Having mentioned an external database as the most generic approach,
I suspect that one important way to use notes is to associate
commits with some other (presumably unique) ID to interface with the
external world.  For example, I maintain "amlog" notes to record the
original message-ID for each commit that resulted from "git am".
The primary use of this is to find the message-ID for a commit that
was made some time ago and later found to be questionable, so that I
can find the relevant discussion thread, but the information could
be used to see if a given message I see in the mail archive has been
already applied, and this needs a fast reverse mapping.

It actually is fairly trivial to maintain both forward and reverse
mapping for this kind of use case.  For example, your gateway that
syncs from Perforce may currently be doing something like this at
the end of it:

    git notes --ref p4notes add -m "P4@$p4_change_id" HEAD

to give a quick mapping the commit object name of the resulting
commit (in HEAD) to "P4@123456".

This is stored as a mapping from the object name of HEAD to the
object name of a blob whose contents is "P4@123456"  You can see it
in action with

    $ git notes --ref p4notes list HEAD

that gives the blob object name that stores the note for the HEAD.

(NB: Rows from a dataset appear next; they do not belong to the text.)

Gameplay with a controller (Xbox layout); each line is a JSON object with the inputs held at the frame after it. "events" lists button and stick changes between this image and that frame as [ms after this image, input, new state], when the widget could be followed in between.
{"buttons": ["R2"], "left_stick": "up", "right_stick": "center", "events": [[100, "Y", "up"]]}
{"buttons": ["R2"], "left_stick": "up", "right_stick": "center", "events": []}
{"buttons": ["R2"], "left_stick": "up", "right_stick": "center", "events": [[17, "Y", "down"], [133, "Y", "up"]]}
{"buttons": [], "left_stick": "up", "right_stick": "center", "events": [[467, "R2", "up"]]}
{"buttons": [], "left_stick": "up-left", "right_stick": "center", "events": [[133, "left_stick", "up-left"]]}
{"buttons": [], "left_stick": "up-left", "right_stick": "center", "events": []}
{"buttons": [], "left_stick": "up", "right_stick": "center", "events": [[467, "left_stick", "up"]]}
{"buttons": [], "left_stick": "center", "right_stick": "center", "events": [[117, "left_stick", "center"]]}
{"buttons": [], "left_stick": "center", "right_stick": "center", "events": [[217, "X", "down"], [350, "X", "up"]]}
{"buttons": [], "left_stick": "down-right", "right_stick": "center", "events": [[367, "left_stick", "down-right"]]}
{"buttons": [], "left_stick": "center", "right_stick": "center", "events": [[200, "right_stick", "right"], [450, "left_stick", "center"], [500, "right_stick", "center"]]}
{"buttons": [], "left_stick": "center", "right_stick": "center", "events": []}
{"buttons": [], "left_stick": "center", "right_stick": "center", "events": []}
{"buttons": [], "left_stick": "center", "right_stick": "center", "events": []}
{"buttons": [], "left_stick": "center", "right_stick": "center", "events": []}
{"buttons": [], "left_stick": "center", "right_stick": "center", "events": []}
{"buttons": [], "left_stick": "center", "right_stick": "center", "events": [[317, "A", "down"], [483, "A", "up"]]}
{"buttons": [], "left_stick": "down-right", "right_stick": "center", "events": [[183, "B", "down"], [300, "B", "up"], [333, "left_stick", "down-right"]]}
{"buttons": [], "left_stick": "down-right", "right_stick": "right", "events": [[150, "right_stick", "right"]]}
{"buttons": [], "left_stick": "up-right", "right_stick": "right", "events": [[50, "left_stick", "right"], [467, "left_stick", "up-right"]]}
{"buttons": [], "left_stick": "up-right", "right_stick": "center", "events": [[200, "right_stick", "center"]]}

Now, there is _no_ reason why you cannot attach notes to these blob
objects.  For example, your "Perforce to Git" gateway can end with
something like this instead:

    HEAD=$(git rev-parse --verify HEAD)
    git notes --ref p4notes add -m "P4@$p4_change_id" $HEAD
    noteblob=$(git notes --ref p4notes list $HEAD)
    git notes --ref p4notes add -m "$HEAD" $noteblob

Then when you want to map P4@123456 to Git commit, you could

    $ noteblob=$(echo P4@123456 | git hash-object --stdin)
    $ git notes --ref p4notes show $noteblob

to see the commit object name that is associated with that notes.
Of course, the same notes tree holds the forward mapping as before,
so 

    $ git notes --ref p4notes show HEAD

will give you the "P4@123456".

We may want to support such a reverse mapping natively so that
"notes rewrite" logic maintains the mapping in both direction.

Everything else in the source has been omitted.